Exterior Shot 2 Scene 1



Map painted in Photoshop from brick-work asset design created during Pre-Production 



It's just enough that it's there to fill in an essential blank, but not too much that it will deter from the action in the frame. 



Excuse the darkness, but area's will be highlighted further down the line via Lighting, Displacement maps and utilising the use of fogging in frame. 


The Moon is a PNG image file created in Photoshop and saved without a background. This in turn, had made it easy to place our moon design into the frame wherever we need it. 


The set from above (above) 


The background silhouette buildings are simply the buildings created by Bo Lee at the start of Production and squashed down to be super thin, just to get our point across. 




The Moon is an Image Plane with one layer rendered, background excluded and exported as a PNG file. 
When imported and composed in the frame correctly, a glow with an intensity was added at an attribute of  0.150. 

As the image is background-less, the glow attribute only affects what is on show, in turn, this is the moon. And so, in turn, it’s a nice graphic- 2D looking moon, that works well in the scene, and will move as the camera moves, without the need to add it in in post-production. 

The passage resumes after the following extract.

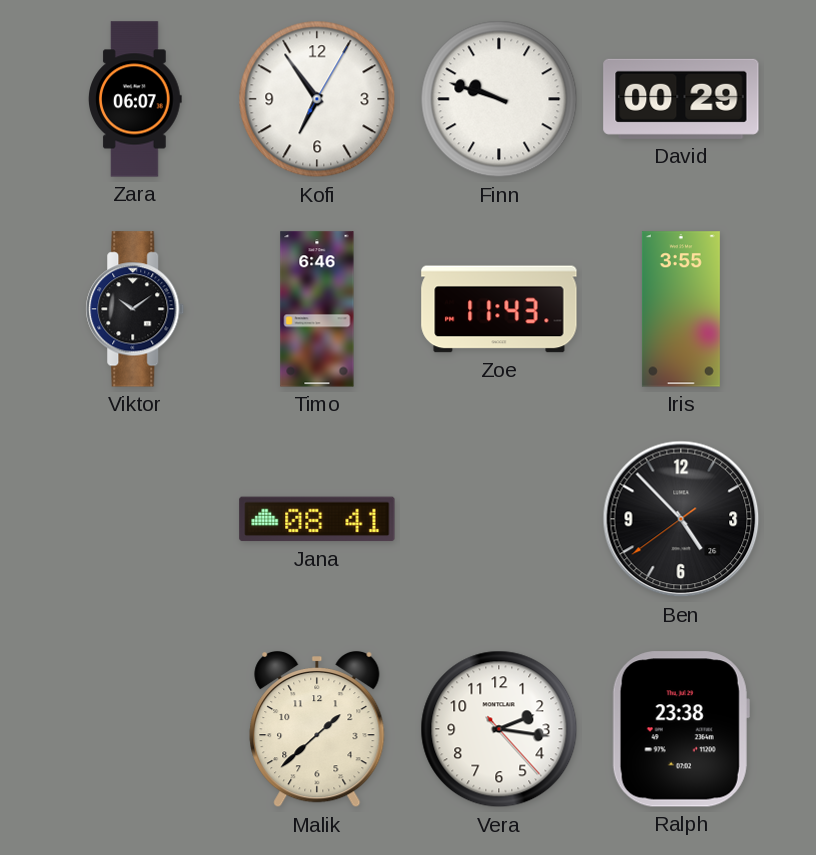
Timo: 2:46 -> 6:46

Whilst I was at first initially hesitant to use fog in the film, whilst working through the shots, and the way things have been composed, we have used it more as a stylistic weapon to mask up elements that we don't want the audience to see, and cinematically, it adds a very plausible element to the frame, where in the environment, the shapes and the environment are a little bit goofy and warped. So it's a nice balance to strike, and the blue really works in the way I wanted it to. It meant changing a few colour attributes in the attribute editor to literally create blue fog, but in complimentary with the blue textures lathered on the modelled attributes, it allows the night time element to the frame to consume itself in it's own colour palette, which I really enjoyed about it. It has this nice balance between, mysterious, goofy and friendly, with the animation that goes into frame as well, as goofy as it is, that itself will compliment the friendly aspect. With the wet concrete as well, it will help over-all create a collective moist, environment.

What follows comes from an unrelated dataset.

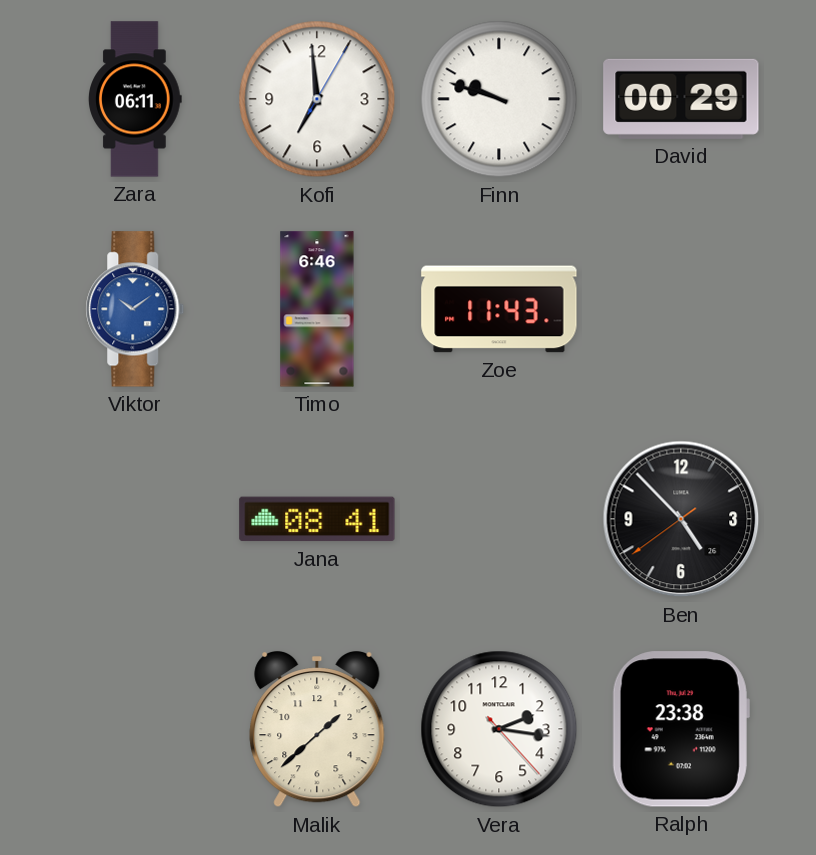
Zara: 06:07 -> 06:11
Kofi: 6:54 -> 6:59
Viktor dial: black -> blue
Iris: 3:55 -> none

All in all, it strikes at a point that when an audience may expect it to turn left into a cold and ominous direction, it actually turns right, by instilling this wacky animation into the frame.

And all that essentially is essentially dangerous to look at when 'not in camera view', is fixed when actually in camera view, and the fog is in, and the textures are in, and all of the assets work off of one another as a nice and big collaboration.